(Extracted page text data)

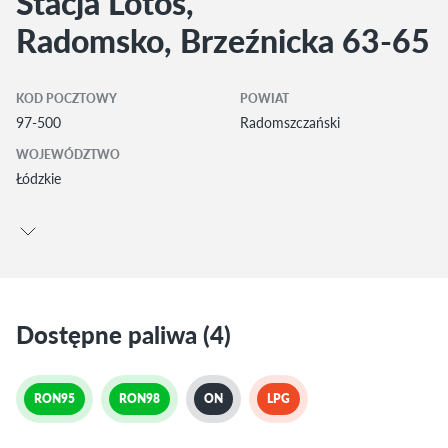
Stacja Lotos,
Radomsko, Brzeźnicka 63-65
KOD POCZTOWY
POWIAT
97-500
Radomszczański
WOJEWÓDZTWO
Łódzkie
Dostępne paliwa (4)
RON95
RON98
ON
LPG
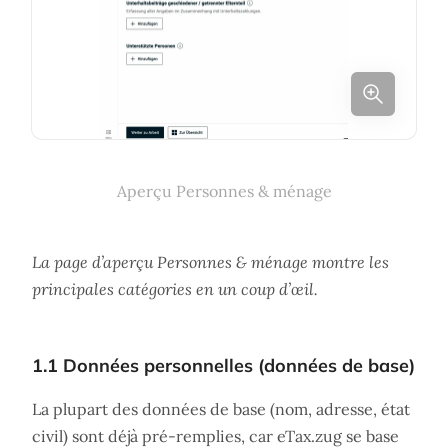
Aperçu Personnes & ménage
La page d’aperçu Personnes & ménage montre les
principales catégories en un coup d’œil.
1.1 Données personnelles (données de base)
La plupart des données de base (nom, adresse, état
civil) sont déjà pré-remplies, car eTax.zug se base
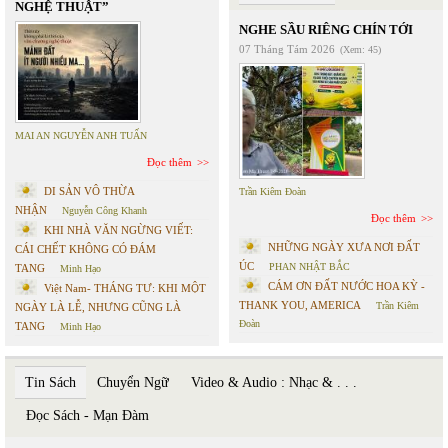
NGHỆ THUẬT”
NGHE SẦU RIÊNG CHÍN TỚI
07 Tháng Tám 2026
(Xem: 45)
MAI AN NGUYỄN ANH TUẤN
Đọc thêm
DI SẢN VÔ THỪA
Trần Kiêm Đoàn
NHẬN
Nguyễn Công Khanh
Đọc thêm
KHI NHÀ VĂN NGỪNG VIẾT:
NHỮNG NGÀY XƯA NƠI ĐẤT
CÁI CHẾT KHÔNG CÓ ĐÁM
ÚC
PHAN NHẬT BẮC
TANG
Minh Hạo
CÁM ƠN ĐẤT NƯỚC HOA KỲ -
Việt Nam- THÁNG TƯ: KHI MỘT
THANK YOU, AMERICA
Trần Kiêm
NGÀY LÀ LỄ, NHƯNG CŨNG LÀ
Đoàn
TANG
Minh Hạo
Tin Sách
Chuyển Ngữ
Video & Audio : Nhạc & . . .
Đọc Sách - Mạn Đàm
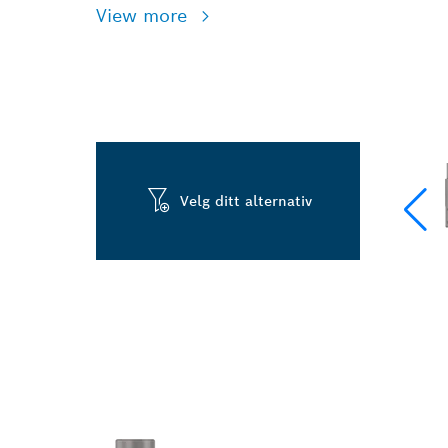
View more
Velg ditt alternativ
ROBUSTE INN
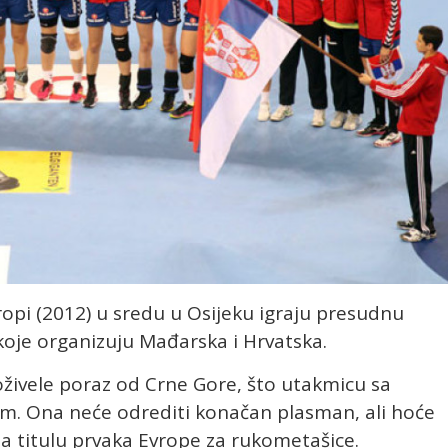
ropi (2012) u sredu u Osijeku igraju presudnu
oje organizuju Mađarska i Hrvatska.
oživele poraz od Crne Gore, što utakmicu sa
m. Ona neće odrediti konačan plasman, ali hoće
a titulu prvaka Evrope za rukometašice.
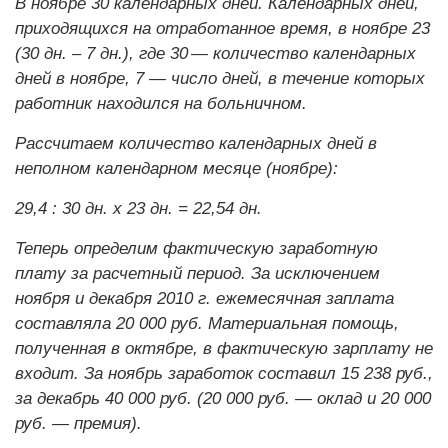
В ноябре 30 календарных дней. Календарных дней,
приходящихся на отработанное время, в ноябре 23
(30 дн. – 7 дн.), где 30 — количество календарных
дней в ноябре, 7 — число дней, в течение которых
работник находился на больничном.
Рассчитаем количество календарных дней в
неполном календарном месяце (ноябре):
29,4 : 30 дн. х 23 дн. = 22,54 дн.
Теперь определим фактическую заработную
плату за расчетный период. За исключением
ноября и декабря 2010 г. ежемесячная заплата
составляла 20 000 руб. Материальная помощь,
полученная в октябре, в фактическую зарплату не
входит. За ноябрь заработок составил 15 238 руб.,
за декабрь 40 000 руб. (20 000 руб. — оклад и 20 000
руб. — премия).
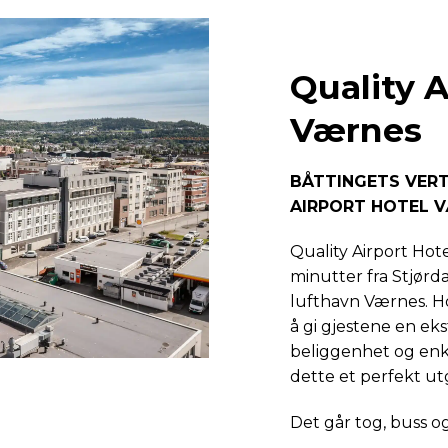
Quality A
Værnes
BÅTTINGETS VER
AIRPORT HOTEL 
Quality Airport Hot
minutter fra Stjørd
lufthavn Værnes. Ho
å gi gjestene en ek
beliggenhet og enke
dette et perfekt u
Det går tog, buss og 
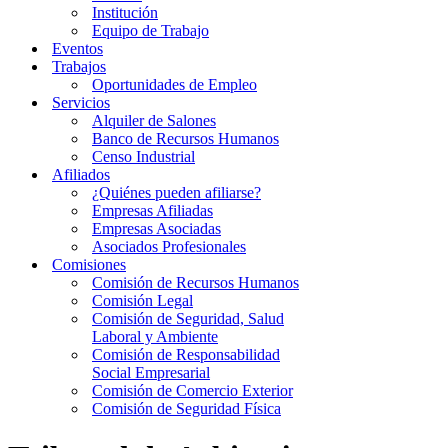
Institución
Equipo de Trabajo
Eventos
Trabajos
Oportunidades de Empleo
Servicios
Alquiler de Salones
Banco de Recursos Humanos
Censo Industrial
Afiliados
¿Quiénes pueden afiliarse?
Empresas Afiliadas
Empresas Asociadas
Asociados Profesionales
Comisiones
Comisión de Recursos Humanos
Comisión Legal
Comisión de Seguridad, Salud
Laboral y Ambiente
Comisión de Responsabilidad
Social Empresarial
Comisión de Comercio Exterior
Comisión de Seguridad Física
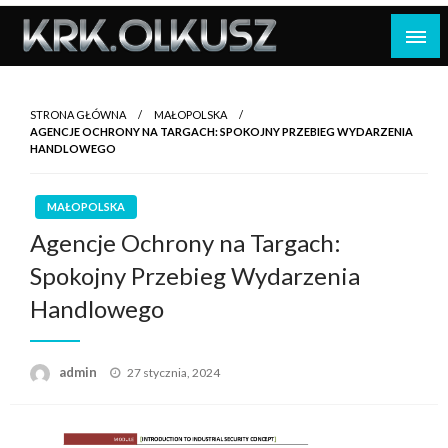
Skip
to
content
STRONA GŁÓWNA
MAŁOPOLSKA
AGENCJE OCHRONY NA TARGACH: SPOKOJNY PRZEBIEG WYDARZENIA
HANDLOWEGO
MAŁOPOLSKA
Agencje Ochrony na Targach:
Spokojny Przebieg Wydarzenia
Handlowego
Opublikowane
admin
27 stycznia, 2024
w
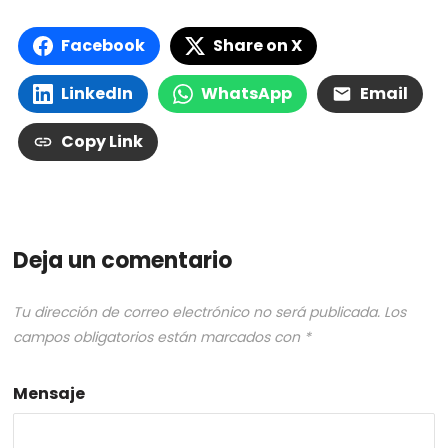
Facebook
Share on X
LinkedIn
WhatsApp
Email
Copy Link
Deja un comentario
Tu dirección de correo electrónico no será publicada.
Los
campos obligatorios están marcados con
*
Mensaje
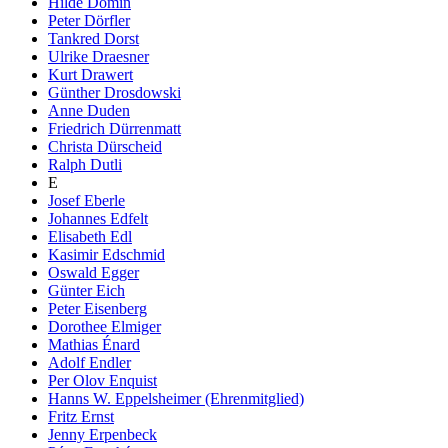
Hilde Domin
Peter Dörfler
Tankred Dorst
Ulrike Draesner
Kurt Drawert
Günther Drosdowski
Anne Duden
Friedrich Dürrenmatt
Christa Dürscheid
Ralph Dutli
E
Josef Eberle
Johannes Edfelt
Elisabeth Edl
Kasimir Edschmid
Oswald Egger
Günter Eich
Peter Eisenberg
Dorothee Elmiger
Mathias Énard
Adolf Endler
Per Olov Enquist
Hanns W. Eppelsheimer (Ehrenmitglied)
Fritz Ernst
Jenny Erpenbeck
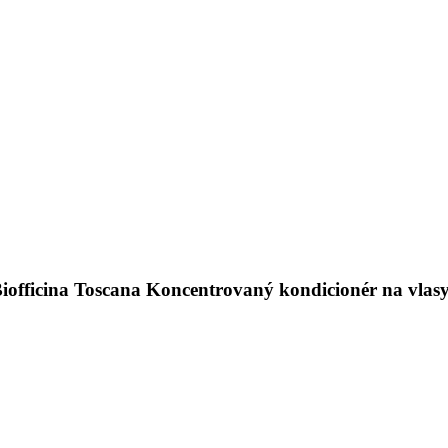
Biofficina Toscana Koncentrovaný kondicionér na vlasy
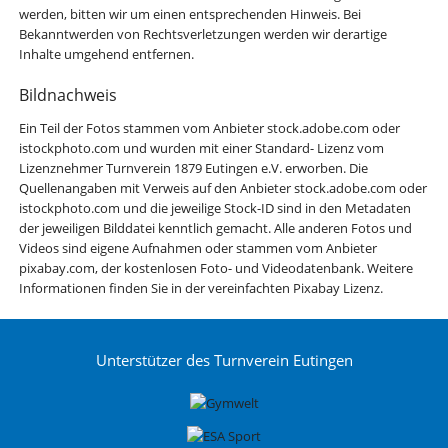
werden, bitten wir um einen entsprechenden Hinweis. Bei
Bekanntwerden von Rechtsverletzungen werden wir derartige
Inhalte umgehend entfernen.
Bildnachweis
Ein Teil der Fotos stammen vom Anbieter stock.adobe.com oder
istockphoto.com und wurden mit einer Standard- Lizenz vom
Lizenznehmer Turnverein 1879 Eutingen e.V. erworben. Die
Quellenangaben mit Verweis auf den Anbieter stock.adobe.com oder
istockphoto.com und die jeweilige Stock-ID sind in den Metadaten
der jeweiligen Bilddatei kenntlich gemacht. Alle anderen Fotos und
Videos sind eigene Aufnahmen oder stammen vom Anbieter
pixabay.com, der kostenlosen Foto- und Videodatenbank. Weitere
Informationen finden Sie in der vereinfachten Pixabay Lizenz.
Unterstützer des Turnverein Eutingen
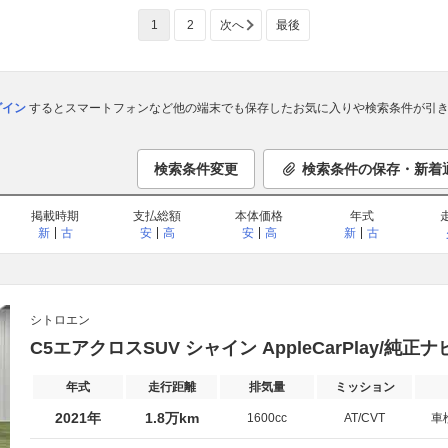
1
2
次へ
最後
ログイン
するとスマートフォンなど他の端末でも保存したお気に入りや検索条件が引き
検索条件変更
検索条件の保存・新着
掲載時期
支払総額
本体価格
年式
新
古
安
高
安
高
新
古
シトロエン
C5エアクロスSUV シャイン AppleCarPlay/純
年式
走行距離
排気量
ミッション
2021年
1.8万km
1600cc
AT/CVT
車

§ WHAT IS BEING ASKED: Give back exactly the lines above, from the line containing "Friedrich Dürrenmatt" through the line containing "Per Olov Enquist", with both end lines and nothing more.

§ OUTPUT BELOW:
Friedrich Dürrenmatt
Christa Dürscheid
Ralph Dutli
E
Josef Eberle
Johannes Edfelt
Elisabeth Edl
Kasimir Edschmid
Oswald Egger
Günter Eich
Peter Eisenberg
Dorothee Elmiger
Mathias Énard
Adolf Endler
Per Olov Enquist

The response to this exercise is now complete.